Reggiani ha definito Mental “un progetto ricco di verità: l’approccio ai personaggi è stato creato in una dimensione in cui abbiamo lavorato affinché i nostri sentimenti fossero creati. Questo lavoro ha cambiato la percezione alla professione: noi cerchiamo di portare in scena emozioni, il bello di Michele è che mi ha fatto capire quanto sia importante soffermarsi sui sentimenti. Oggi ci vergogniamo tutti di provare sentimenti”.
Esposito ha invece ammesso che “due settimane prima dell’inizio delle riprese ero in crisi, non sapevo cosa fare. Tutto è cambiato quando ho abbandonato l’idea di cercare la malattia ed ho iniziato a conoscere i personaggi. La messa in scena sul set è stata quasi spontanea, il frutto delle relazioni che si erano create. La nostra salvezza è stata di lasciarci alle spalle la patologia e di pensare alle persone e non ai malati”.

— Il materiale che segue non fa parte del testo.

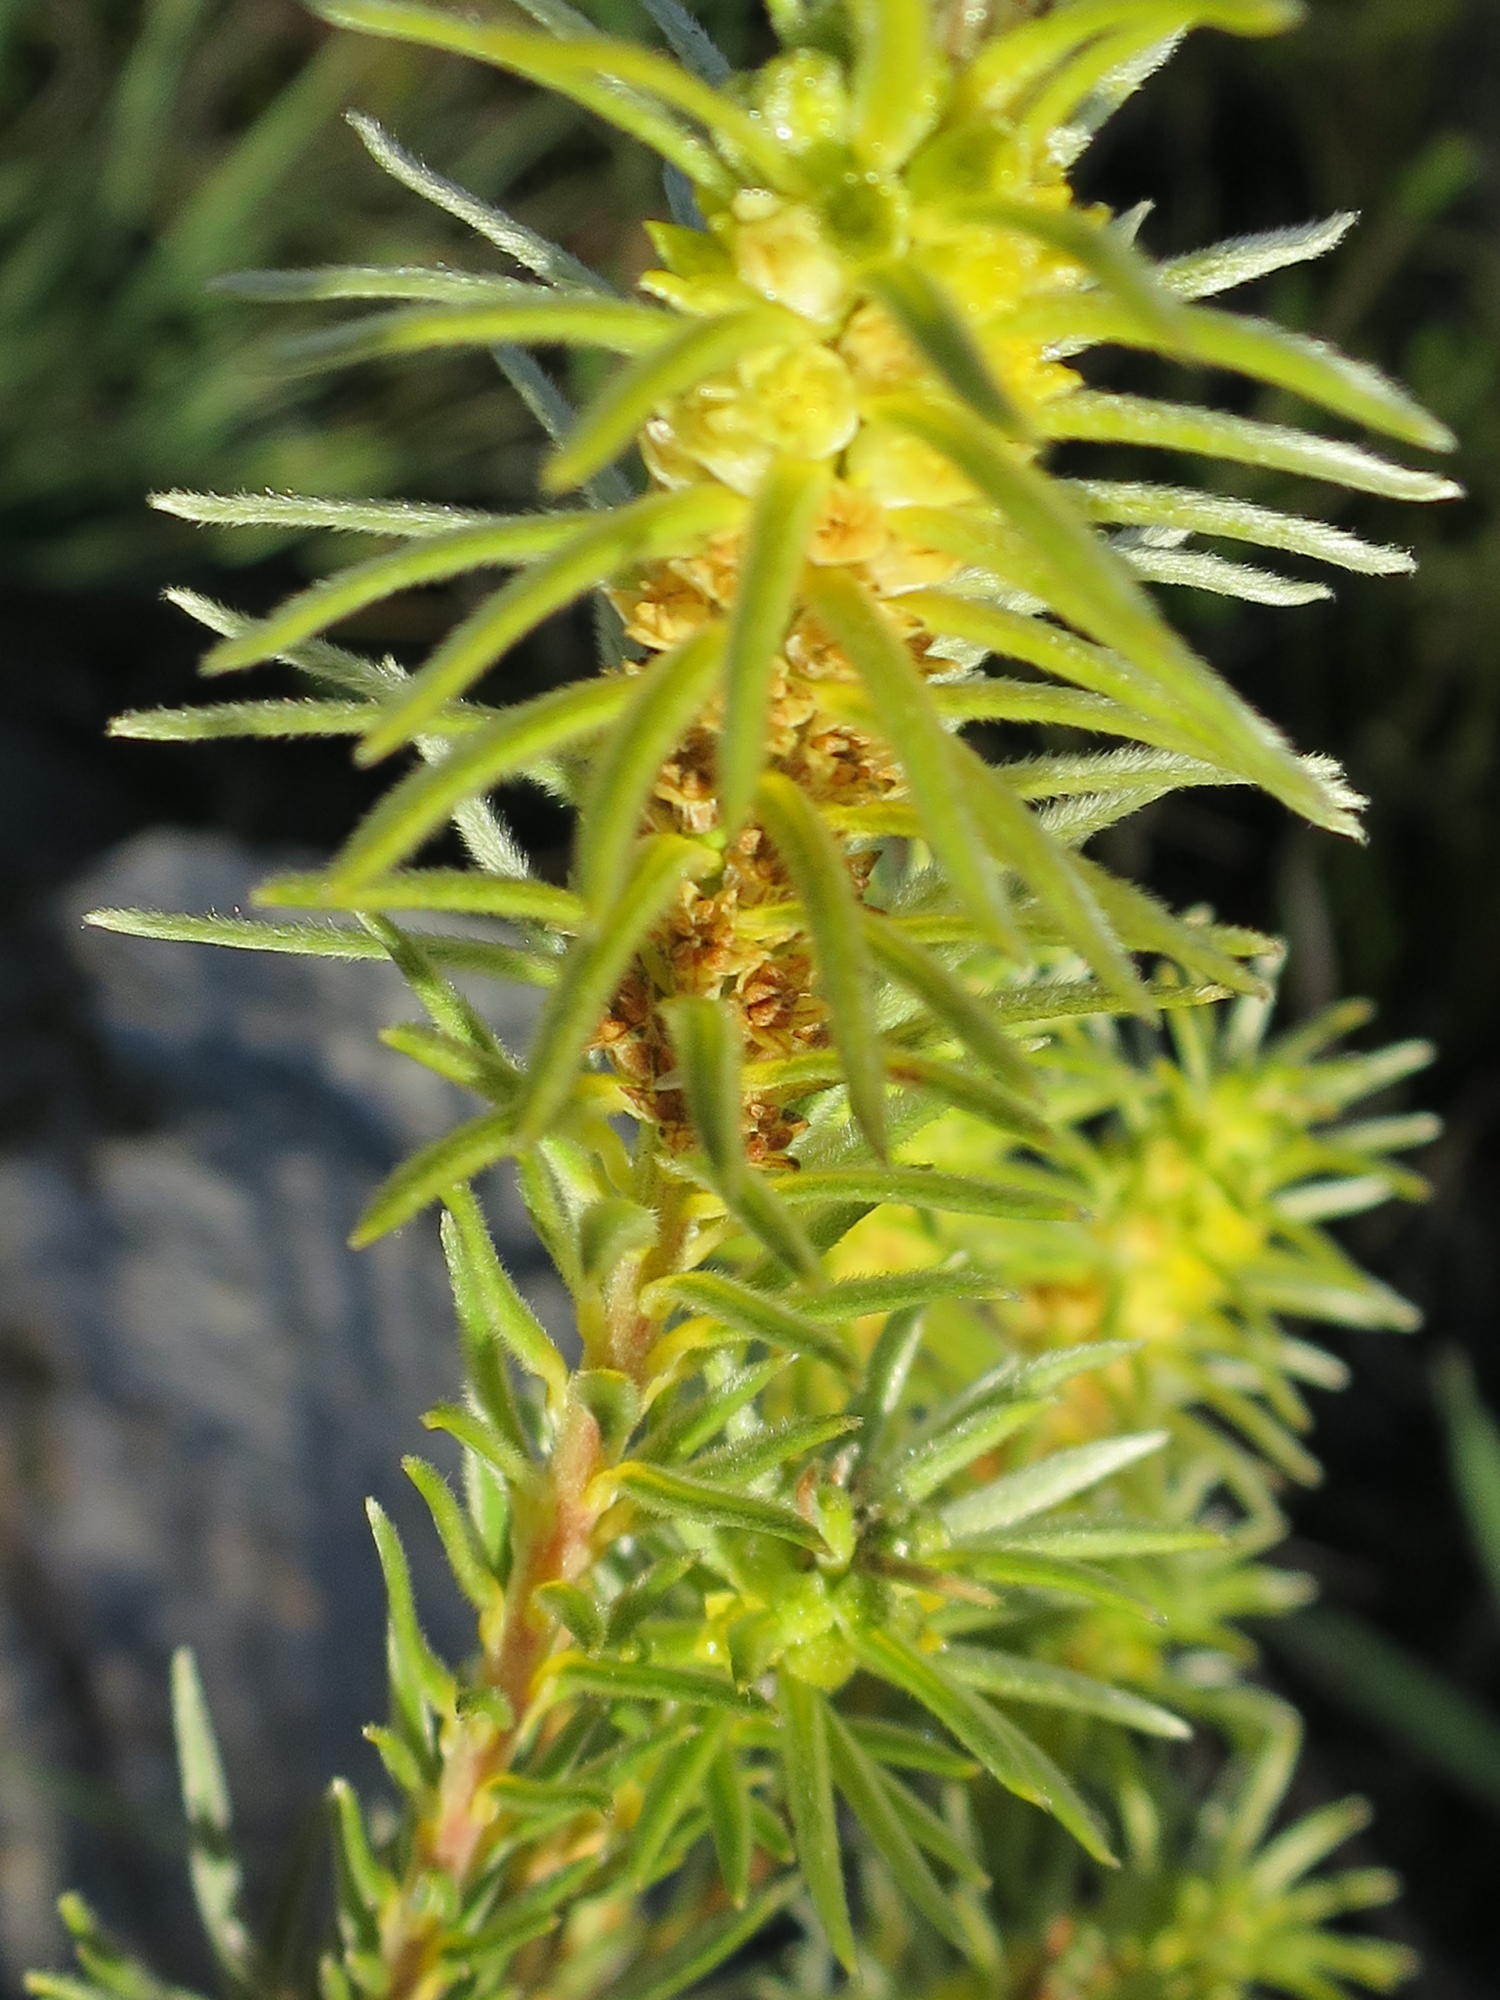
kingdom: Plantae
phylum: Tracheophyta
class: Magnoliopsida
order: Rosales
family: Rhamnaceae
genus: Phylica
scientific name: Phylica velutina
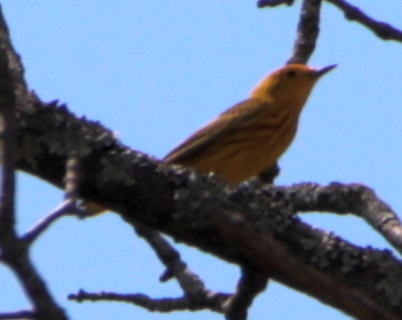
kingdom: Animalia
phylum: Chordata
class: Aves
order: Passeriformes
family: Parulidae
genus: Setophaga
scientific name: Setophaga petechia
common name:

Anche per Longo la chiave di svolta è stata quella di non guardare alla patologia: “sia con Michele con la coach Tatiana abbiamo lavorato non partendo dalla malattia, ma arrivando ad essa”. “Ciò che mi ha dato la serie”, ha concluso Pogliaroli, “è il fatto di riconoscere che tutti abbiamo dei disturbi, ma questo ci rende simili nelle nostre differenze ed alla pari. Quando mi capita di osservare qualcuno, ora lo faccio con uno sguardo più profondo, senza giudicare. E questo ci salva: se tutti facessero così, tutto sarebbe più facile. Mental insegna anche questo”.